Look through the data below and output, unchanged, every line from the one holding "limb/fin bud mesenchyme](../../UBERON/29/UBERON_0010329.md)" through the one holding "I.e. 'traj_check.trj' will", inclusive. Skip the pictures.
----
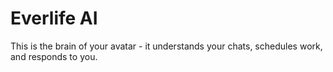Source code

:# Everlife AI

This is the brain of your avatar - it understands your chats, schedules
work, and responds to you.



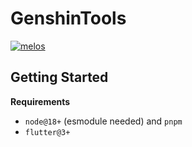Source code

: # GenshinTools

[![melos](https://img.shields.io/badge/maintained%20with-melos-f700ff.svg?style=flat-square)](https://github.com/invertase/melos)

## Getting Started

**Requirements**

* `node@18+` (esmodule needed) and `pnpm`
* `flutter@3+`
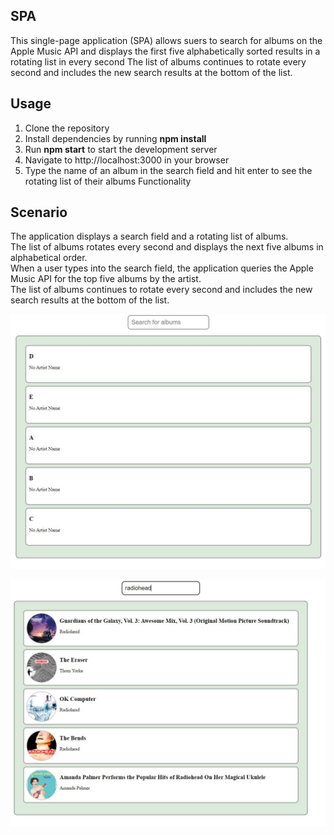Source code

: ## SPA

This single-page application (SPA) allows suers to search for albums on the Apple Music API and displays the first five alphabetically sorted results in a rotating list in every second The list of albums continues to rotate every second and includes the new search results at the bottom of the list.

## Usage

1. Clone the repository<br/>
2. Install dependencies by running **npm install** <br/>
3. Run **npm start** to start the development server <br/>
4. Navigate to http://localhost:3000 in your browser <br/>
5. Type the name of an album in the search field and hit enter to see the rotating list of their albums
   Functionality <br/>

## Scenario

The application displays a search field and a rotating list of albums. <br/>
The list of albums rotates every second and displays the next five albums in alphabetical order. <br/>
When a user types into the search field, the application queries the Apple Music API for the top five albums by the artist. <br/>
The list of albums continues to rotate every second and includes the new search results at the bottom of the list.

![alt text](./public/image1.JPG) <br/>

![alt text](./public/image2.JPG)
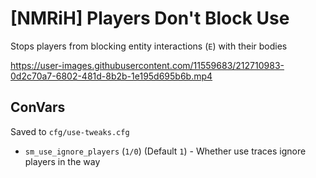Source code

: # [NMRiH] Players Don't Block Use

Stops players from blocking entity interactions (`E`) with their bodies


https://user-images.githubusercontent.com/11559683/212710983-0d2c70a7-6802-481d-8b2b-1e195d695b6b.mp4



## ConVars

Saved to `cfg/use-tweaks.cfg`

- `sm_use_ignore_players` (`1/0`) (Default `1`) - Whether use traces ignore players in the way
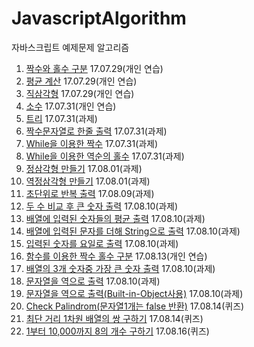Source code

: # JavascriptAlgorithm
자바스크립트 예제문제 알고리즘
1. [짝수와 홀수 구분](./Exercise/EvenOrOdd.js) 17.07.29(개인 연습)
2. [평균 계산](./Exercise/Average.js) 17.07.29(개인 연습)
3. [직삼각형](./Exercise/RightAngledTriangle.js) 17.07.29(개인 연습)
4. [소수](./Exercise/PrimeNum.js) 17.07.31(개인 연습)
5. [트리](./Exercise/Tree.js) 17.07.31(과제)
6. [짝수문자열로 한줄 출력](./Exercise/EvenNumString.js) 17.07.31(과제)
7. [While을 이용한 짝수](./Exercise/WhileEvenNum.js) 17.07.31(과제)
8. [While을 이용한 역순의 홀수](./Exercise/WhileOddNumRev.js) 17.07.31(과제)
9. [정삼각형 만들기](./Exercise/Pyramid.js) 17.08.01(과제)
10. [역정삼각형 만들기](./Exercise/RevPyramid.js) 17.08.01(과제)
11. [초단위로 반복 출력](./Exercise/secondStack.js) 17.08.09(과제)
12. [두 수 비교 후 큰 숫자 출력](./Exercise/compareNumber.js) 17.08.10(과제)
13. [배열에 입력된 숫자들의 평균 출력](./Exercise/arrayAverage.js) 17.08.10(과제)
14. [배열에 입력된 문자를 더해 String으로 출력](./Exercise/arrStrSumStr.js) 17.08.10(과제)
15. [입력된 숫자를 요일로 출력](./Exercise/returnDay.js) 17.08.10(과제)
16. [함수를 이용한 짝수 홀수 구분](./Exercise/EvenOrOddFunc.js) 17.08.13(개인 연습)
17. [배열의 3개 숫자중 가장 큰 숫자 출력](./Exercise/threeMaxNum.js) 17.08.10(과제)
18. [문자열을 역으로 출력](./Exercise/reverseStr.js) 17.08.10(과제)
19. [문자열을 역으로 출력(Built-in-Object사용)](./Exercise/reverseStrBuiltInObj.js) 17.08.10(과제)
20. [Check Palindrom(문자열1개는 false 반환)](./Exercise/palindrome.js) 17.08.14(퀴즈)
21. [최단 거리 1차원 배열의 쌍 구하기](./Exercise/findMinDistance.js) 17.08.14(퀴즈)
22. [1부터 10,000까지 8의 개수 구하기](./Exercise/searchEight.js) 17.08.16(퀴즈)
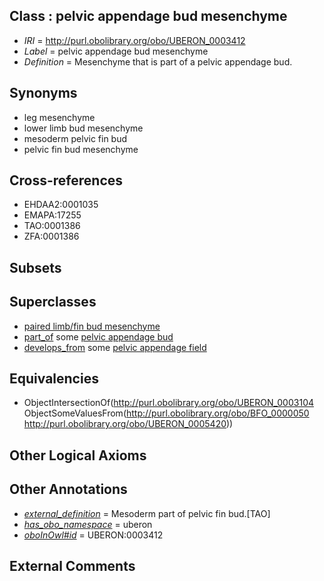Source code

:
## Class : pelvic appendage bud mesenchyme

 * *IRI* = http://purl.obolibrary.org/obo/UBERON_0003412
 * *Label* = pelvic appendage bud mesenchyme
 * *Definition* = Mesenchyme that is part of a pelvic appendage bud.

## Synonyms

 * leg mesenchyme
 * lower limb bud mesenchyme
 * mesoderm pelvic fin bud
 * pelvic fin bud mesenchyme

## Cross-references

 * EHDAA2:0001035
 * EMAPA:17255
 * TAO:0001386
 * ZFA:0001386

## Subsets


## Superclasses

 * [paired limb/fin bud mesenchyme](../../UBERON/29/UBERON_0010329.md)
 * [part_of](../../BFO/50/BFO_0000050.md) some [pelvic appendage bud](../../UBERON/20/UBERON_0005420.md)
 * [develops_from](../../RO/02/RO_0002202.md) some [pelvic appendage field](../../UBERON/30/UBERON_0005730.md)

## Equivalencies

 * ObjectIntersectionOf(<http://purl.obolibrary.org/obo/UBERON_0003104> ObjectSomeValuesFrom(<http://purl.obolibrary.org/obo/BFO_0000050> <http://purl.obolibrary.org/obo/UBERON_0005420>))

## Other Logical Axioms


## Other Annotations

 * *[external_definition](../../UBPROP/01/UBPROP_0000001.md)* = Mesoderm part of pelvic fin bud.[TAO]
 * *[has_obo_namespace](../../ce/oboInOwl#hasOBONamespace.md)* = uberon
 * *[oboInOwl#id](../../id/oboInOwl#id.md)* = UBERON:0003412

## External Comments

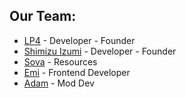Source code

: ## Our Team:
- [LP4](https://github.com/jessDe) - Developer - Founder 
- [Shimizu Izumi](https://github.com/shimizu-izumi) - Developer - Founder
- [Sova](https://github.com/Silyky) - Resources
- [Emi](https://github.com/eminentglory) - Frontend Developer
- [Adam](https://github.com/NotFakeAdam) - Mod Dev
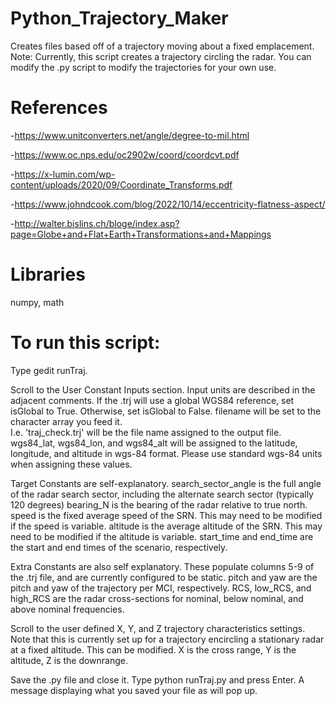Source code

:# Python_Trajectory_Maker
Creates files based off of a trajectory moving about a fixed emplacement.
Note: Currently, this script creates a trajectory circling the radar. You can modify the .py script to modify the trajectories for your own use. 

# References
-https://www.unitconverters.net/angle/degree-to-mil.html

-https://www.oc.nps.edu/oc2902w/coord/coordcvt.pdf

-https://x-lumin.com/wp-content/uploads/2020/09/Coordinate_Transforms.pdf

-https://www.johndcook.com/blog/2022/10/14/eccentricity-flatness-aspect/

-http://walter.bislins.ch/bloge/index.asp?page=Globe+and+Flat+Earth+Transformations+and+Mappings

# Libraries
numpy, math

# To run this script: 

Type gedit runTraj. 

Scroll to the User Constant Inputs section. Input units are described in the adjacent comments. 
If the .trj will use a global WGS84 reference, set isGlobal to True. Otherwise, set isGlobal to False. 
filename will be set to the character array you feed it.  
I.e. 'traj_check.trj' will be the file name assigned to the output file. 
wgs84_lat, wgs84_lon, and wgs84_alt will be assigned to the latitude, longitude, and altitude in wgs-84 format. Please use standard wgs-84 units when assigning these values. 

Target Constants are self-explanatory. 
search_sector_angle is the full angle of the radar search sector, including the alternate search sector (typically 120 degrees) 
bearing_N is the bearing of the radar relative to true north. 
speed is the fixed average speed of the SRN. This may need to be modified if the speed is variable. 
altitude is the average altitude of the SRN. This may need to be modified if the altitude is variable. 
start_time and end_time are the start and end times of the scenario, respectively. 

Extra Constants are also self explanatory. These populate columns 5-9 of the .trj file, and are currently configured to be static. 
pitch and yaw are the pitch and yaw of the trajectory per MCI, respectively. 
RCS, low_RCS, and high_RCS are the radar cross-sections for nominal, below nominal, and above nominal frequencies. 

Scroll to the user defined X, Y, and Z trajectory characteristics settings. 
Note that this is currently set up for a trajectory encircling a stationary radar at a fixed altitude. This can be modified. 
X is the cross range, Y is the altitude, Z is the downrange. 

Save the .py file and close it. 
Type python runTraj.py and press Enter. 
A message displaying what you saved your file as will pop up.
----
Task response
 * [paired limb/fin bud mesenchyme](../../UBERON/29/UBERON_0010329.md)
 * [part_of](../../BFO/50/BFO_0000050.md) some [pelvic appendage bud](../../UBERON/20/UBERON_0005420.md)
 * [develops_from](../../RO/02/RO_0002202.md) some [pelvic appendage field](../../UBERON/30/UBERON_0005730.md)

## Equivalencies

 * ObjectIntersectionOf(<http://purl.obolibrary.org/obo/UBERON_0003104> ObjectSomeValuesFrom(<http://purl.obolibrary.org/obo/BFO_0000050> <http://purl.obolibrary.org/obo/UBERON_0005420>))

## Other Logical Axioms


## Other Annotations

 * *[external_definition](../../UBPROP/01/UBPROP_0000001.md)* = Mesoderm part of pelvic fin bud.[TAO]
 * *[has_obo_namespace](../../ce/oboInOwl#hasOBONamespace.md)* = uberon
 * *[oboInOwl#id](../../id/oboInOwl#id.md)* = UBERON:0003412

## External Comments

Source code

: ## Our Team:
- [LP4](https://github.com/jessDe) - Developer - Founder 
- [Shimizu Izumi](https://github.com/shimizu-izumi) - Developer - Founder
- [Sova](https://github.com/Silyky) - Resources
- [Emi](https://github.com/eminentglory) - Frontend Developer
- [Adam](https://github.com/NotFakeAdam) - Mod Dev
Source code

:# Python_Trajectory_Maker
Creates files based off of a trajectory moving about a fixed emplacement.
Note: Currently, this script creates a trajectory circling the radar. You can modify the .py script to modify the trajectories for your own use. 

# References
-https://www.unitconverters.net/angle/degree-to-mil.html

-https://www.oc.nps.edu/oc2902w/coord/coordcvt.pdf

-https://x-lumin.com/wp-content/uploads/2020/09/Coordinate_Transforms.pdf

-https://www.johndcook.com/blog/2022/10/14/eccentricity-flatness-aspect/

-http://walter.bislins.ch/bloge/index.asp?page=Globe+and+Flat+Earth+Transformations+and+Mappings

# Libraries
numpy, math

# To run this script: 

Type gedit runTraj. 

Scroll to the User Constant Inputs section. Input units are described in the adjacent comments. 
If the .trj will use a global WGS84 reference, set isGlobal to True. Otherwise, set isGlobal to False. 
filename will be set to the character array you feed it.  
I.e. 'traj_check.trj' will be the file name assigned to the output file. 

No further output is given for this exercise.